Ser parte de una familia es de suma importancia, nos da un sentido de pertenencia y de seguridad, sobre todos nos hace sabernos amados y aceptados de manera plena e incondicional. Desde luego, debido a nuestra humana debilidad, no siempre la familia es ese remanso de paz, bienestar y felicidad que deseamos, pero cuando Dios es el centro de nuestras vidas y hogares, podemos tener esperanza de que todo aquello que se presenta como un obstáculo a la armonía y la unión se puede resolver a través de la paciencia, el perdón y el espíritu de gracia que debe presidir nuestras palabras y acciones. No obstante, hay tantas personas en el mundo que han crecido en un hogar roto y llevan en su corazón las heridas que tal experiencia les ha producido. Pero, qué maravilloso saber que para Dios siempre importamos. Él nos acepta de manera incondicional con el amor perfecto de un padre bueno y la ternura de una madre que abraza, cuida y alimenta.

El apóstol Pablo, escribiendo a las iglesias de la región de Galacia les dice: "Todos ustedes son hijos de Dios por la fe en Cristo Jesús" (Gálatas 3:26) Hay grandes y preciosas verdades en esta estas palabras. Primero, Dios nos ha adoptado como sus hijos, podemos llamarle libremente Padre y saber que somos amados por Él con un amor perfecto, constante e incondicional.

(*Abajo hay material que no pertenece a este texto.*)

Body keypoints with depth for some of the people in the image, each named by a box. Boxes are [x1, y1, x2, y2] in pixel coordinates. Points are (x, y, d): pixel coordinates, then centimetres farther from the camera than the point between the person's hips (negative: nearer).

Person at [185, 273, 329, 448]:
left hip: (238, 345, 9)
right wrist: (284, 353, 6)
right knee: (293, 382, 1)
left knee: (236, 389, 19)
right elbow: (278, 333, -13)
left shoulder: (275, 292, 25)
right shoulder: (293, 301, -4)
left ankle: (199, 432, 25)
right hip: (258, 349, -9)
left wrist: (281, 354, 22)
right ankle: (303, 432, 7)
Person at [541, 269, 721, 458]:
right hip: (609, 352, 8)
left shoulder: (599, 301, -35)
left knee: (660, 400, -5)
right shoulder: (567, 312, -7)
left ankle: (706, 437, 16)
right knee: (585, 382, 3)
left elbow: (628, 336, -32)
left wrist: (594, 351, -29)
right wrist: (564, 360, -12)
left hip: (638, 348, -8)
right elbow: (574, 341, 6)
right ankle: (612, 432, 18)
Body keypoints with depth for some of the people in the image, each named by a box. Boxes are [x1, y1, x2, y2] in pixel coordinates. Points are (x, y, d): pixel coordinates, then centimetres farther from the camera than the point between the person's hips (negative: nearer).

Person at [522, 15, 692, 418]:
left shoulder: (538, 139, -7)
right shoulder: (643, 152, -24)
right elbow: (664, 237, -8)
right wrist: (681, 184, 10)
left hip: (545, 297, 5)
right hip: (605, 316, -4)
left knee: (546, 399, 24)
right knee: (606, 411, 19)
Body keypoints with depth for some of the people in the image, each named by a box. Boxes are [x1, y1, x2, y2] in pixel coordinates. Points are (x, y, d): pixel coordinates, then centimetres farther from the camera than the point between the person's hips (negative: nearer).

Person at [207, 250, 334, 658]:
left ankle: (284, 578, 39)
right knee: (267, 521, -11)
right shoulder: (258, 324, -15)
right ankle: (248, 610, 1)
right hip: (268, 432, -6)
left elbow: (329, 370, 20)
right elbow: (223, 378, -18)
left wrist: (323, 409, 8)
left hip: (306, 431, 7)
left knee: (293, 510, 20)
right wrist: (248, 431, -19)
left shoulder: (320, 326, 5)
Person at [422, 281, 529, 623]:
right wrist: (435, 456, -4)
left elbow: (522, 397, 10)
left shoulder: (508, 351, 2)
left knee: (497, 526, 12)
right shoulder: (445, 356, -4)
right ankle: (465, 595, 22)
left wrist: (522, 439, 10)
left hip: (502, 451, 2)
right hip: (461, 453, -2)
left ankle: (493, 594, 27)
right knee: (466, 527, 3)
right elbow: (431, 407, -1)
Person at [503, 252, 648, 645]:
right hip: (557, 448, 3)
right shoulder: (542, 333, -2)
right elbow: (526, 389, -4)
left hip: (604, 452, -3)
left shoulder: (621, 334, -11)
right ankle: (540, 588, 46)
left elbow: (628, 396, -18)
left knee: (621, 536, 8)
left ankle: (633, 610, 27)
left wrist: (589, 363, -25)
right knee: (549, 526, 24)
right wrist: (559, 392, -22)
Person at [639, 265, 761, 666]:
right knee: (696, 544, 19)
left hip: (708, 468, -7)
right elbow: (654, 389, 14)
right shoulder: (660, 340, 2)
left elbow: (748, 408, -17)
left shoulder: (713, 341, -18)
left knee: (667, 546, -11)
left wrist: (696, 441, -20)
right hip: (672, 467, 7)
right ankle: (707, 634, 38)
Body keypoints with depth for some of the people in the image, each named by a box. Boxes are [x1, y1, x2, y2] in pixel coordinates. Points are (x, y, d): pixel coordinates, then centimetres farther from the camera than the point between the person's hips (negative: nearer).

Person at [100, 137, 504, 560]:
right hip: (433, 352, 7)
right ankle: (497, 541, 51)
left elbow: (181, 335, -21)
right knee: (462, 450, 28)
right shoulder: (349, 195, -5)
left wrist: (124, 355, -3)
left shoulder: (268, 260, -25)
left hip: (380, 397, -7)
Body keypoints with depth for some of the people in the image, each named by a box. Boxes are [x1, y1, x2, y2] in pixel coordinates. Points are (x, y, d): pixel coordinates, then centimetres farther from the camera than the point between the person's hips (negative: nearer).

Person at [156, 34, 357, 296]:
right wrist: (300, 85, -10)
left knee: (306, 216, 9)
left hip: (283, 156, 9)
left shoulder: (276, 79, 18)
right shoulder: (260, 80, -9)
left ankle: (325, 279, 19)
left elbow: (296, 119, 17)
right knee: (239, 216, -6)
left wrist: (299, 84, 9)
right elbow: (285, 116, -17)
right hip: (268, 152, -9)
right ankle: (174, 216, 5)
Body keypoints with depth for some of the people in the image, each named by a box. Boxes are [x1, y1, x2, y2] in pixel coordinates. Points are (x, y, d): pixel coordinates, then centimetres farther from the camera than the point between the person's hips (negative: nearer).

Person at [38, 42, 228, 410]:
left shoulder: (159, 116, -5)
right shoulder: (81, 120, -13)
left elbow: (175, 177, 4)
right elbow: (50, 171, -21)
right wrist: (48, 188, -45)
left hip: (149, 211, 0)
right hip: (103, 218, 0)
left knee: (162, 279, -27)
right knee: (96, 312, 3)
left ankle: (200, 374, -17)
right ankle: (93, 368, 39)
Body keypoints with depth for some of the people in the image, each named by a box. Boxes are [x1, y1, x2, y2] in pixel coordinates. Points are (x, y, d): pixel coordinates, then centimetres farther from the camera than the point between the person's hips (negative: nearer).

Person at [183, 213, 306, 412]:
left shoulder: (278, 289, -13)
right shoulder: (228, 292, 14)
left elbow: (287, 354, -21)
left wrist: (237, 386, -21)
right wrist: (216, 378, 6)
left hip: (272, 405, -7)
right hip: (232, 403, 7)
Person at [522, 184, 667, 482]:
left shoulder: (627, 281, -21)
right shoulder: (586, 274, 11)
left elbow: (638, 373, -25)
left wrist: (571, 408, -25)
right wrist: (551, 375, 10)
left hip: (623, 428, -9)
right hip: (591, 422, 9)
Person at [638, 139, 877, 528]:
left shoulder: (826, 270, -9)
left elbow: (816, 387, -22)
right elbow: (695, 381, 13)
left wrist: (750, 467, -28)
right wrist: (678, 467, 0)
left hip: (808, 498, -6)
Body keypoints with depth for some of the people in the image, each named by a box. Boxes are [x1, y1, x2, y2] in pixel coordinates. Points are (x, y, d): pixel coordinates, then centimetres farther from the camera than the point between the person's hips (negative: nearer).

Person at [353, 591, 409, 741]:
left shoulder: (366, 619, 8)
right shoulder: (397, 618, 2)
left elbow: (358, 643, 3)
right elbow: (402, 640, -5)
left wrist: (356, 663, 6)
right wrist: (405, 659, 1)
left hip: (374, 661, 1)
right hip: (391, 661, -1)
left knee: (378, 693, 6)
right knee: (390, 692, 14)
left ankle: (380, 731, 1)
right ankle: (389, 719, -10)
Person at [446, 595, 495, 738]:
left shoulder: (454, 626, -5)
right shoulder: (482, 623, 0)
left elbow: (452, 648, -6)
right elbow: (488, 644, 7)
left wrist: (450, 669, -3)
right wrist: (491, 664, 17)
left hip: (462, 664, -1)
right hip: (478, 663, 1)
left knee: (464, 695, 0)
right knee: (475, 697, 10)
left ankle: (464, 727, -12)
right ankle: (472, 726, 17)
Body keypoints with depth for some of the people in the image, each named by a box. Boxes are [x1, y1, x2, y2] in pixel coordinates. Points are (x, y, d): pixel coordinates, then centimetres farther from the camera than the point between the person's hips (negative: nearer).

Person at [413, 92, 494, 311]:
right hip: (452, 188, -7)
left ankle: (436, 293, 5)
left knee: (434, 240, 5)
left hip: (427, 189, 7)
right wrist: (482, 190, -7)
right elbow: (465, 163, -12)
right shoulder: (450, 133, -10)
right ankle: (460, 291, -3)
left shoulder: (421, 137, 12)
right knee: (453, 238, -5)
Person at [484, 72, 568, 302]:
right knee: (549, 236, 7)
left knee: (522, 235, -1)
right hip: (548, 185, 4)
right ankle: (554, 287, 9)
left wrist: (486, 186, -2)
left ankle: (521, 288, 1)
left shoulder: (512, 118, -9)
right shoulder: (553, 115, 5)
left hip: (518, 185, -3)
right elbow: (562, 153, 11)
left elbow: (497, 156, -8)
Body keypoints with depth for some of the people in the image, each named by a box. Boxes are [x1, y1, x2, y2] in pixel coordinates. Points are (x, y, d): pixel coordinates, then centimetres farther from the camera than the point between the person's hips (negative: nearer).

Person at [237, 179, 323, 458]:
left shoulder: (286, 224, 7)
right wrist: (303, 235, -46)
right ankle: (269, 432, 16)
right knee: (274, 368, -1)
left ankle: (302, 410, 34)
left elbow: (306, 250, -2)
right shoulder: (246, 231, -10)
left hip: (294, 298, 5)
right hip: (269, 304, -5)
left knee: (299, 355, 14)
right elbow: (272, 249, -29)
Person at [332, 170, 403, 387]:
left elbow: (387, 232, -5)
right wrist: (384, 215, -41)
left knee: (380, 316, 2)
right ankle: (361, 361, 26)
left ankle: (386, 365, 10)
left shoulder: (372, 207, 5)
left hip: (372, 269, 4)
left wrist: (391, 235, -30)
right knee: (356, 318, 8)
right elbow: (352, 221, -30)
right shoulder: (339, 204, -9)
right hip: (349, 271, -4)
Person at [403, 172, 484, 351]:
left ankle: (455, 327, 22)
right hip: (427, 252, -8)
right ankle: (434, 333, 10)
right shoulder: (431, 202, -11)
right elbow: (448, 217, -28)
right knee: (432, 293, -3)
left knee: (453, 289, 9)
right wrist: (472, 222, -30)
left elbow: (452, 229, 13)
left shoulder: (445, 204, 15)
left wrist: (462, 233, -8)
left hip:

Nos dice también que esto ha sido posible porque estamos unidos a Cristo Jesús por la fe. La condición de hijos es uno de los privilegios del evangelio que recibimos, al igual que la salvación, de manera libre y gratuita de parte de Dios. No merecíamos tal bendición, pero Dios es tan bueno que ha querido hacernos sus hijos e hijas para siempre, y esto ha sido posible gracias a la obra redentora de Cristo. El gozar de tal derecho fue alcanzado a un costo muy elevado: la sangre de Cristo derramada en la cruz del calvario.

Tal entrega sacrificial no solo ha hecho posible el perdón de nuestros pecados, sino que nos ha concedido la libertad espiritual y la de ser llamados hijos de Dios con todos los privilegios que ahora por gracia nos corresponden.

Pero hay una bendición más implicada aquí en nuestra nueva condición de hijos de Dios. ¡Ahora soy parte de una nueva familia! Así como estamos unidos a Cristo en una comunión inquebrantable, estamos unidos a quienes confiesan a Dios como nuestro común Padre. Por lo tanto, somos una familia reconciliada y unida por los lazos de la sangre de Cristo.

Esto significa que debo amar a todos aquellos que forman parte de esta familia, procurar su bien y edificación y fortalecer constantemente la unidad que tenemos mediante Cristo Jesús. Esto es algo maravilloso, porque ahora formo parte de una familia donde soy bendecido y aceptado incondicionalmente, pero también hay aquí un gran llamado para toda la vida, debo tratar con paciencia y gracia a todos mis hermanos y hermanas, ejerciendo el fruto del Espíritu que es: "Amor, alegría, paz, paciencia, gentileza, bondad, fidelidad, humildad y control propio". (Gálatas 5:22)

Ciertamente que nadie es perfecto aquí, por lo tanto, se requiere ser guiados y entrenados en el amor fraternal de tal manera que nuestra unidad y comunión se fortalezca constantemente. Dios nos conceda por la gracia de su Espíritu ser guiados por su sabiduría de tal manera que ser parte de esta familia sea siempre edificante, de testimonio y bendición y de esa manera juntos, como una familia, podamos adoremos y sirvamos a Dios en medo de un mundo necesitado y hambriento de amor verdadero.